Bukankah begitu kebanyakan dari kita? Berani menyatakan pendapat baru setelah mengetahui ada orang lain yang sependapat dengan kita?

Maka marilah kita berani menyatakan pendapat. Menyatakan dukungan pada yang kita anggap benar, dan menyatakan ketidaksetujuan pada yang kita anggap salah.

Jangan biarkan kehidupan bermasyarakat kita dirusak segelintir orang picik ngawur yang modal ngotot. Teriak-teriak sok adu argumen tanpa logika. Bergaya ilmiah tapi menutup mata pada kenyataan. Pentung sana-sini tak peduli hukum bersama.

Tolak segala upaya penebaran kebencian. Tanpa membalas benci apalagi turut melakukan kekerasan. Cukup dengan pernyataan tidak mau turut membenci.

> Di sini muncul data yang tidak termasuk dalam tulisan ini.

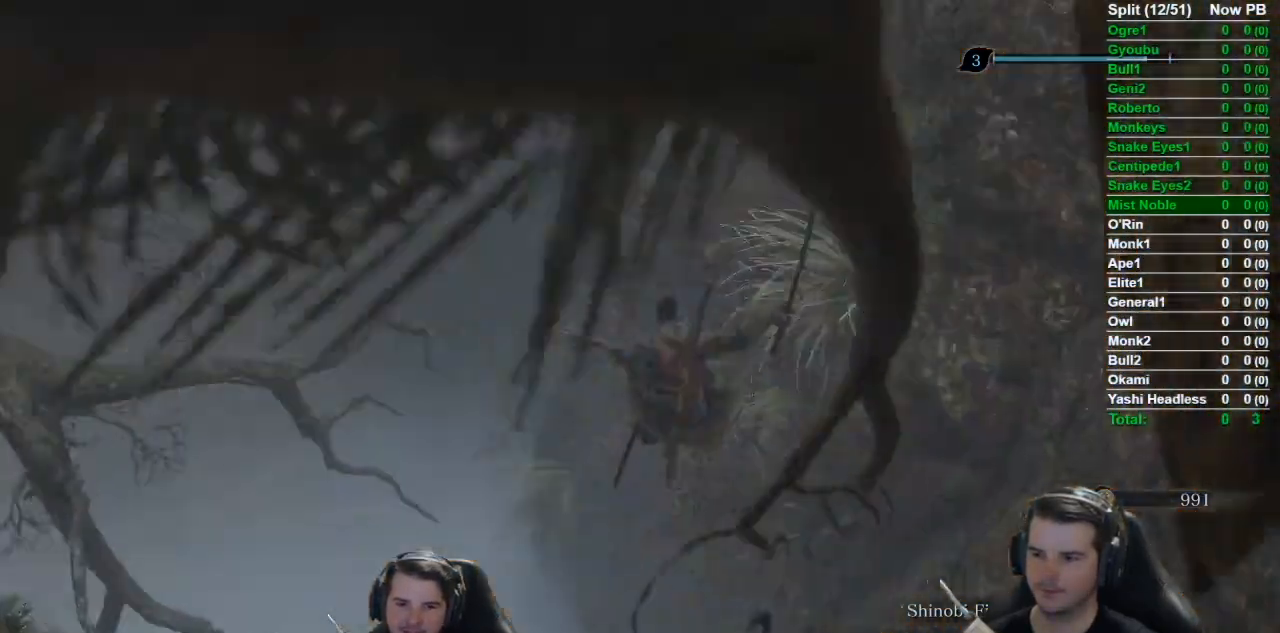
{"buttons": ["X"], "left_stick": "left", "right_stick": "center", "button_events": [[433, "X", "down"]]}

Tidak perlu takut dikafir-kafirkan. Tidak perlu takut dimurtad-murtadkan. Tidak perlu takut dibejat-bejatkan. Tidak perlu takut digoblok-goblokan. Karena ketakutan itu dimulai gara-gara kita semua diam. Diam dan merasa sendirian.

Tapi tenang kawan, kamu tidak sendiri.

The world is a dangerous place to live; not because of the people who are evil, but because of the people who don’t do anything about it. (Albert Einstein)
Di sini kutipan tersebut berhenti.